NEWS (3/18/21) — Oklahoma: The Oklahoma Court of Criminal Appeals has upheld the conviction and death sentence imposed on Alton Nolen in the September 2014 murder of a co-worker after Nolen had been suspended for threatening another co-worker.

The court upheld Nolen’s death sentence against a challenge that he was ineligible for the death penalty because of intellectual disability and that the jury’s rejection of his intellectual disability claim was against the weight of the evidence. Viewing the evidence in the light most favorable to the prosecution, the court held that Nolen’s IQ fell within the range of intellectual disability but that the jury could have found that Nolen had not proven that he had sufficient adaptive deficits before age 18 to qualify for an intellectual disability diagnosis.

Among other legal challenges, the court rejected Nolen’s claims that he was mentally incompetent to stand trial, that the court improperly limited defense questioning during jury selection and improperly seated jurors who had substantial impairments in their ability to consider alternatives to the death penalty, and that several of the aggravating circumstances upon which the jury relied in sentencing him to death were unconstitutionally vague.

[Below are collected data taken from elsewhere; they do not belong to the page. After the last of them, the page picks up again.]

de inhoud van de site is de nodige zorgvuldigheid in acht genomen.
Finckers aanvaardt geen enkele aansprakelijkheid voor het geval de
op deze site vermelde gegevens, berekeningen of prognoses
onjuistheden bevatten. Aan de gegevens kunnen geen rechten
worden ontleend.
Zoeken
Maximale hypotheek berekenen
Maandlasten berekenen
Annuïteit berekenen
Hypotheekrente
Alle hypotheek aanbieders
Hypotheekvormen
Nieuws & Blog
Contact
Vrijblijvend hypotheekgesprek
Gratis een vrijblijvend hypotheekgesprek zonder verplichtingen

NEWS (3/16/21) — Indiana: An Indiana federal district court dismissed a lawsuit to halt executions at the U.S. Correctional Complex at Terre Haute because of the COVID-19 dangers they posed to other prisoners, ruling that the case is now moot. Chief Judge Jane Magnus-Stinson of the U.S. District Court for the Southern District of Indiana found that “there is no live controversy because there are no further executions currently scheduled and there is no reasonable expectation that another federal execution will be scheduled in the near future.”

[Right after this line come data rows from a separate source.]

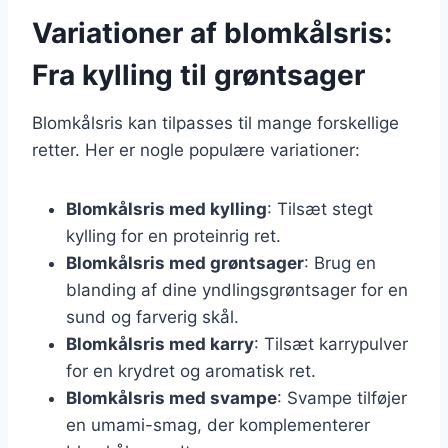
Variationer af blomkålsris:
Fra kylling til grøntsager
Blomkålsris kan tilpasses til mange forskellige
retter. Her er nogle populære variationer:
Blomkålsris med kylling
: Tilsæt stegt
kylling for en proteinrig ret.
Blomkålsris med grøntsager
: Brug en
blanding af dine yndlingsgrøntsager for en
sund og farverig skål.
Blomkålsris med karry
: Tilsæt karrypulver
for en krydret og aromatisk ret.
Blomkålsris med svampe
: Svampe tilføjer
en umami-smag, der komplementerer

The motion filed by the U.S. Department of Justice to dismiss the lawsuit did not indicate whether the Biden administration intends to schedule any executions in the future, saying only that “there are no more federal executions scheduled at this time.” The Terre Haute prisoners did not oppose the motion.

NEWS (3/15/21) — Georgia: The Georgia Supreme Court has ruled that an indigent defendant represented by pro bono counsel is entitled to state funds to retain experts in murder case. The court held that Ryan Duke’s indigency, not whether he was represented by a state public defender, determined whether he would be eligible for public funding for experts. It ruled that a defendant’s exercise of the right to be represented by counsel of his or her own choosing did not waive the constitutional protections afforded indigent defendants in investigating and presenting a defense.